▶ **What to do**
Please output the section of the listing below that opens with the line containing "wollen, gibt es" and closes with the line containing "werden lassen und einen nebst Rezepten und", exactly and with nothing else.

▶ **Exercise data**

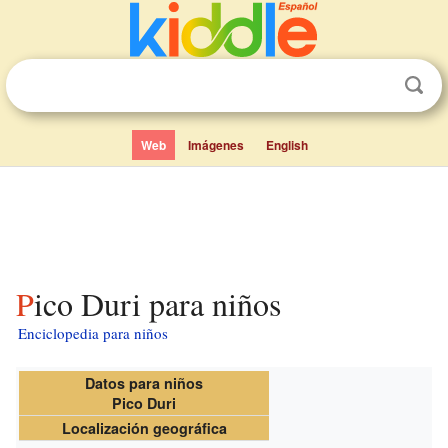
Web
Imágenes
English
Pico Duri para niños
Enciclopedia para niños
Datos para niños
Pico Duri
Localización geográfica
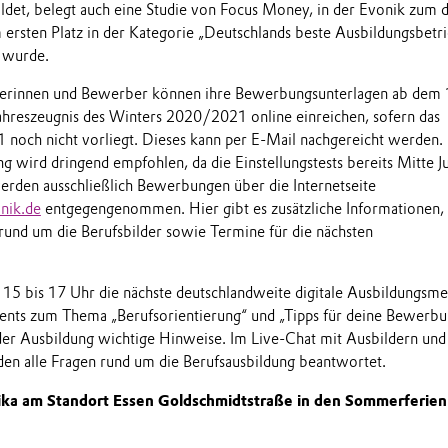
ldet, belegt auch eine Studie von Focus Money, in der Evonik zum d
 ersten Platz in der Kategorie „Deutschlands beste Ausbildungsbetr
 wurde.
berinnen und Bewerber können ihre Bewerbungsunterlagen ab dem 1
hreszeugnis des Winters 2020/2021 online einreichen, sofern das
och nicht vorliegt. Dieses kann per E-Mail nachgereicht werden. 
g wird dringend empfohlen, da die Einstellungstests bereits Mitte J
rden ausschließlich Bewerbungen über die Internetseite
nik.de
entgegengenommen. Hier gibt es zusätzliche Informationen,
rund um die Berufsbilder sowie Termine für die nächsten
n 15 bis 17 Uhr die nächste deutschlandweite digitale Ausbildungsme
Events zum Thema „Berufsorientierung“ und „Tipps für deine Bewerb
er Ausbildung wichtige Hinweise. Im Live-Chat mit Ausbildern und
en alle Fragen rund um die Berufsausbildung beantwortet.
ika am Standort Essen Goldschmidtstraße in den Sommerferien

* * *

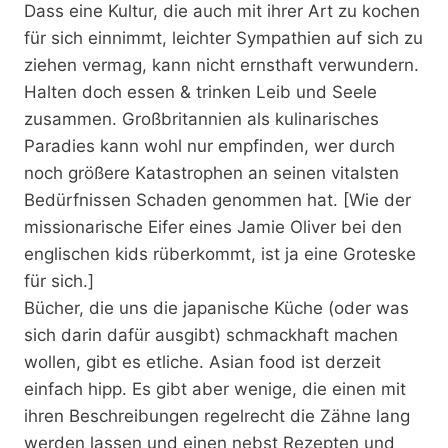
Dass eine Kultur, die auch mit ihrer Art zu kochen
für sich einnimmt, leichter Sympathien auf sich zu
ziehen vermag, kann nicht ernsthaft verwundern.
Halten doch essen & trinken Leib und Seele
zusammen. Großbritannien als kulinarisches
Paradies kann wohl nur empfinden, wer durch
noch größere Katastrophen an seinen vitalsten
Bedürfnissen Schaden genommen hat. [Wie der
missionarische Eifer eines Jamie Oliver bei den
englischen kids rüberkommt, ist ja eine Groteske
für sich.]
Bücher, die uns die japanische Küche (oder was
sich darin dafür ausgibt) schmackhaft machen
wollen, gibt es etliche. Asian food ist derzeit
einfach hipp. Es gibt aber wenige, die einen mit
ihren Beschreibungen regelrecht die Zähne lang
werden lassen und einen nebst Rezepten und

▶ **Exercise response**
wollen, gibt es etliche. Asian food ist derzeit
einfach hipp. Es gibt aber wenige, die einen mit
ihren Beschreibungen regelrecht die Zähne lang
werden lassen und einen nebst Rezepten und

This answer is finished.